* **ABOUT THIS EXERCISE**
Output the records again verbatim.

* **Dataset entries**
== Segment start ==
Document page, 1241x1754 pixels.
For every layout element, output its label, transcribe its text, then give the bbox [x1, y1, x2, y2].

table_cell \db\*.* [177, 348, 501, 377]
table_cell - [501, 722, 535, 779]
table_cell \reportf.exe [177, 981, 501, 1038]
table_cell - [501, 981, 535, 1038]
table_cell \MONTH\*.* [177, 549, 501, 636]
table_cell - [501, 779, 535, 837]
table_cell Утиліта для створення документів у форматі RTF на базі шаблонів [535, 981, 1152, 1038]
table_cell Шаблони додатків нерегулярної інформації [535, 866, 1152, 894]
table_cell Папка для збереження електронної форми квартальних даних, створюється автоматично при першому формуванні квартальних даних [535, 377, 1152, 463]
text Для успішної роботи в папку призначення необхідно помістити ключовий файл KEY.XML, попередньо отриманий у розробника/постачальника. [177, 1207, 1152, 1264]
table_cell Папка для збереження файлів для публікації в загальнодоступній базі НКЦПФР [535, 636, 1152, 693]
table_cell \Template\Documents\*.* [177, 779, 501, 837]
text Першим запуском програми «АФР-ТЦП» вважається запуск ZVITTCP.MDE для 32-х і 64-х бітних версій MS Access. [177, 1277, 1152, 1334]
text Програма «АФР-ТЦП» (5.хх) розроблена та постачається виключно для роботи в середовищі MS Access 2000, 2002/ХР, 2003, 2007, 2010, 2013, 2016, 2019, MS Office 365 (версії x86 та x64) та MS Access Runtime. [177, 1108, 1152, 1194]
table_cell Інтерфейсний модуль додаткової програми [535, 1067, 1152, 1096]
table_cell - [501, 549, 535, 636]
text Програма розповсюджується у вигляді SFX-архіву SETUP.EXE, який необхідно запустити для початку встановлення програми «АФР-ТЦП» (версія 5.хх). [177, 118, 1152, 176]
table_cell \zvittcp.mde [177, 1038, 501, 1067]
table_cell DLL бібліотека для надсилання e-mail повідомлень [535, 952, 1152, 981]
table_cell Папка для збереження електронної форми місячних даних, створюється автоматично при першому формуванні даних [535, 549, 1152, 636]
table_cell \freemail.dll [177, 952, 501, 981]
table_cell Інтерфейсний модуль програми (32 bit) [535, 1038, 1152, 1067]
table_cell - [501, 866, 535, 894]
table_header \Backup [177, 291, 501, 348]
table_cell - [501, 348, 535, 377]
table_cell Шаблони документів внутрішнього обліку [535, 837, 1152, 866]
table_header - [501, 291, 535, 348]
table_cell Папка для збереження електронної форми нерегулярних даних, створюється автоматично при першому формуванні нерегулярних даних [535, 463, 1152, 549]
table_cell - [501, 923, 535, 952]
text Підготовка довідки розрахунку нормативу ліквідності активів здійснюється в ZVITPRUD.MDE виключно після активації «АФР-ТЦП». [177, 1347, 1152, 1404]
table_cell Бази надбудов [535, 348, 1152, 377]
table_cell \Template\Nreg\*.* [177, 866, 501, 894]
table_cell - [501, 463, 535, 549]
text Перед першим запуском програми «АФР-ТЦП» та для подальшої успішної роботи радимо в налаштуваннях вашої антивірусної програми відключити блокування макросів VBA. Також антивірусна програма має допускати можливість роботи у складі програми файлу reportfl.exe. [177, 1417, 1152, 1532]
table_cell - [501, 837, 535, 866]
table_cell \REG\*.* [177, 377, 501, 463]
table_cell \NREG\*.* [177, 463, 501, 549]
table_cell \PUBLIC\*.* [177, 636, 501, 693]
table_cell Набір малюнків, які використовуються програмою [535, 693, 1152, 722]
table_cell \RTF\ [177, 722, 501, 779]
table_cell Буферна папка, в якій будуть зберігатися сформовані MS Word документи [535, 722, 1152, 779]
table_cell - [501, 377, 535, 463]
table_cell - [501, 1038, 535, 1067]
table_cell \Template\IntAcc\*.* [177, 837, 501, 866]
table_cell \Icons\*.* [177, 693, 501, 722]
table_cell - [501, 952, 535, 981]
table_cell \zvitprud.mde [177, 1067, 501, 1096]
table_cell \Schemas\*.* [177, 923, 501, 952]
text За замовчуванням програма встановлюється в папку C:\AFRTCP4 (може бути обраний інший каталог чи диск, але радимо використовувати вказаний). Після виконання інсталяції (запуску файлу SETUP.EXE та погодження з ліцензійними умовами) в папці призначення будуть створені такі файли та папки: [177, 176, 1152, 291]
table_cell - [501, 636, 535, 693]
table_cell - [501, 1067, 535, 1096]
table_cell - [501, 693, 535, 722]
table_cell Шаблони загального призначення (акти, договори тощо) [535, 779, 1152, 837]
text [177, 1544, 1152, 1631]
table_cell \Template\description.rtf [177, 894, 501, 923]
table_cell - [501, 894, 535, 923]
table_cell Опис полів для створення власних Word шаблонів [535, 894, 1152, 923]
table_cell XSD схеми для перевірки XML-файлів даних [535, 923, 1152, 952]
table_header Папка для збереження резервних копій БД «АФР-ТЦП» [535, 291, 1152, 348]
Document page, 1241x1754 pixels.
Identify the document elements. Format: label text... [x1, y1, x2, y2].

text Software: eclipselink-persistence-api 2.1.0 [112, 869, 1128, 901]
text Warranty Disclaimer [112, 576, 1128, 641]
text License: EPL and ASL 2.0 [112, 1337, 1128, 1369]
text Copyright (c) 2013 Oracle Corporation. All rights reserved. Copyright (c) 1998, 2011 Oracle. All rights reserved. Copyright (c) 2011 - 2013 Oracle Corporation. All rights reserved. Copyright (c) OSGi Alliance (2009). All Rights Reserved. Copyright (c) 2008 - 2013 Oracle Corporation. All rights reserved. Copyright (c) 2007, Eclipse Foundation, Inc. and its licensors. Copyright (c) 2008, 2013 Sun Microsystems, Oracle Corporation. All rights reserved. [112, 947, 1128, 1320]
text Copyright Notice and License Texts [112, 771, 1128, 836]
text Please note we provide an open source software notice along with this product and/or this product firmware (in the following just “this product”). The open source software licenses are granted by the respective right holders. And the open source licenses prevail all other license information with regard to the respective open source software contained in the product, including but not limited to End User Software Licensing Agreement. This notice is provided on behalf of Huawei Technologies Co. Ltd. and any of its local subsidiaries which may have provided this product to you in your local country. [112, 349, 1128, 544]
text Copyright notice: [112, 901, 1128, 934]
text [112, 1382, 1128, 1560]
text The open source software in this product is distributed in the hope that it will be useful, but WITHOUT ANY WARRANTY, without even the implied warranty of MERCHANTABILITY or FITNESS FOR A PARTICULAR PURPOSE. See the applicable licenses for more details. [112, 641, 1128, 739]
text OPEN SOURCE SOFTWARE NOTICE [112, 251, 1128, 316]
== Segment end ==
* **OUTPUT FOR THIS TASK**
Document page, 1241x1754 pixels.
For every layout element, output its label, transcribe its text, then give the bbox [x1, y1, x2, y2].

table_cell \db\*.* [177, 348, 501, 377]
table_cell - [501, 722, 535, 779]
table_cell \reportf.exe [177, 981, 501, 1038]
table_cell - [501, 981, 535, 1038]
table_cell \MONTH\*.* [177, 549, 501, 636]
table_cell - [501, 779, 535, 837]
table_cell Утиліта для створення документів у форматі RTF на базі шаблонів [535, 981, 1152, 1038]
table_cell Шаблони додатків нерегулярної інформації [535, 866, 1152, 894]
table_cell Папка для збереження електронної форми квартальних даних, створюється автоматично при першому формуванні квартальних даних [535, 377, 1152, 463]
text Для успішної роботи в папку призначення необхідно помістити ключовий файл KEY.XML, попередньо отриманий у розробника/постачальника. [177, 1207, 1152, 1264]
table_cell Папка для збереження файлів для публікації в загальнодоступній базі НКЦПФР [535, 636, 1152, 693]
table_cell \Template\Documents\*.* [177, 779, 501, 837]
text Першим запуском програми «АФР-ТЦП» вважається запуск ZVITTCP.MDE для 32-х і 64-х бітних версій MS Access. [177, 1277, 1152, 1334]
text Програма «АФР-ТЦП» (5.хх) розроблена та постачається виключно для роботи в середовищі MS Access 2000, 2002/ХР, 2003, 2007, 2010, 2013, 2016, 2019, MS Office 365 (версії x86 та x64) та MS Access Runtime. [177, 1108, 1152, 1194]
table_cell Інтерфейсний модуль додаткової програми [535, 1067, 1152, 1096]
table_cell - [501, 549, 535, 636]
text Програма розповсюджується у вигляді SFX-архіву SETUP.EXE, який необхідно запустити для початку встановлення програми «АФР-ТЦП» (версія 5.хх). [177, 118, 1152, 176]
table_cell \zvittcp.mde [177, 1038, 501, 1067]
table_cell DLL бібліотека для надсилання e-mail повідомлень [535, 952, 1152, 981]
table_cell Папка для збереження електронної форми місячних даних, створюється автоматично при першому формуванні даних [535, 549, 1152, 636]
table_cell \freemail.dll [177, 952, 501, 981]
table_cell Інтерфейсний модуль програми (32 bit) [535, 1038, 1152, 1067]
table_cell - [501, 866, 535, 894]
table_header \Backup [177, 291, 501, 348]
table_cell - [501, 348, 535, 377]
table_cell Шаблони документів внутрішнього обліку [535, 837, 1152, 866]
table_header - [501, 291, 535, 348]
table_cell Папка для збереження електронної форми нерегулярних даних, створюється автоматично при першому формуванні нерегулярних даних [535, 463, 1152, 549]
table_cell - [501, 923, 535, 952]
text Підготовка довідки розрахунку нормативу ліквідності активів здійснюється в ZVITPRUD.MDE виключно після активації «АФР-ТЦП». [177, 1347, 1152, 1404]
table_cell Бази надбудов [535, 348, 1152, 377]
table_cell \Template\Nreg\*.* [177, 866, 501, 894]
table_cell - [501, 463, 535, 549]
text Перед першим запуском програми «АФР-ТЦП» та для подальшої успішної роботи радимо в налаштуваннях вашої антивірусної програми відключити блокування макросів VBA. Також антивірусна програма має допускати можливість роботи у складі програми файлу reportfl.exe. [177, 1417, 1152, 1532]
table_cell - [501, 837, 535, 866]
table_cell \REG\*.* [177, 377, 501, 463]
table_cell \NREG\*.* [177, 463, 501, 549]
table_cell \PUBLIC\*.* [177, 636, 501, 693]
table_cell Набір малюнків, які використовуються програмою [535, 693, 1152, 722]
table_cell \RTF\ [177, 722, 501, 779]
table_cell Буферна папка, в якій будуть зберігатися сформовані MS Word документи [535, 722, 1152, 779]
table_cell - [501, 377, 535, 463]
table_cell - [501, 1038, 535, 1067]
table_cell \Template\IntAcc\*.* [177, 837, 501, 866]
table_cell \Icons\*.* [177, 693, 501, 722]
table_cell - [501, 952, 535, 981]
table_cell \zvitprud.mde [177, 1067, 501, 1096]
table_cell \Schemas\*.* [177, 923, 501, 952]
text За замовчуванням програма встановлюється в папку C:\AFRTCP4 (може бути обраний інший каталог чи диск, але радимо використовувати вказаний). Після виконання інсталяції (запуску файлу SETUP.EXE та погодження з ліцензійними умовами) в папці призначення будуть створені такі файли та папки: [177, 176, 1152, 291]
table_cell - [501, 636, 535, 693]
table_cell - [501, 1067, 535, 1096]
table_cell - [501, 693, 535, 722]
table_cell Шаблони загального призначення (акти, договори тощо) [535, 779, 1152, 837]
text [177, 1544, 1152, 1631]
table_cell \Template\description.rtf [177, 894, 501, 923]
table_cell - [501, 894, 535, 923]
table_cell Опис полів для створення власних Word шаблонів [535, 894, 1152, 923]
table_cell XSD схеми для перевірки XML-файлів даних [535, 923, 1152, 952]
table_header Папка для збереження резервних копій БД «АФР-ТЦП» [535, 291, 1152, 348]
Document page, 1241x1754 pixels.
Identify the document elements. Format: label text... [x1, y1, x2, y2].

text Software: eclipselink-persistence-api 2.1.0 [112, 869, 1128, 901]
text Warranty Disclaimer [112, 576, 1128, 641]
text License: EPL and ASL 2.0 [112, 1337, 1128, 1369]
text Copyright (c) 2013 Oracle Corporation. All rights reserved. Copyright (c) 1998, 2011 Oracle. All rights reserved. Copyright (c) 2011 - 2013 Oracle Corporation. All rights reserved. Copyright (c) OSGi Alliance (2009). All Rights Reserved. Copyright (c) 2008 - 2013 Oracle Corporation. All rights reserved. Copyright (c) 2007, Eclipse Foundation, Inc. and its licensors. Copyright (c) 2008, 2013 Sun Microsystems, Oracle Corporation. All rights reserved. [112, 947, 1128, 1320]
text Copyright Notice and License Texts [112, 771, 1128, 836]
text Please note we provide an open source software notice along with this product and/or this product firmware (in the following just “this product”). The open source software licenses are granted by the respective right holders. And the open source licenses prevail all other license information with regard to the respective open source software contained in the product, including but not limited to End User Software Licensing Agreement. This notice is provided on behalf of Huawei Technologies Co. Ltd. and any of its local subsidiaries which may have provided this product to you in your local country. [112, 349, 1128, 544]
text Copyright notice: [112, 901, 1128, 934]
text [112, 1382, 1128, 1560]
text The open source software in this product is distributed in the hope that it will be useful, but WITHOUT ANY WARRANTY, without even the implied warranty of MERCHANTABILITY or FITNESS FOR A PARTICULAR PURPOSE. See the applicable licenses for more details. [112, 641, 1128, 739]
text OPEN SOURCE SOFTWARE NOTICE [112, 251, 1128, 316]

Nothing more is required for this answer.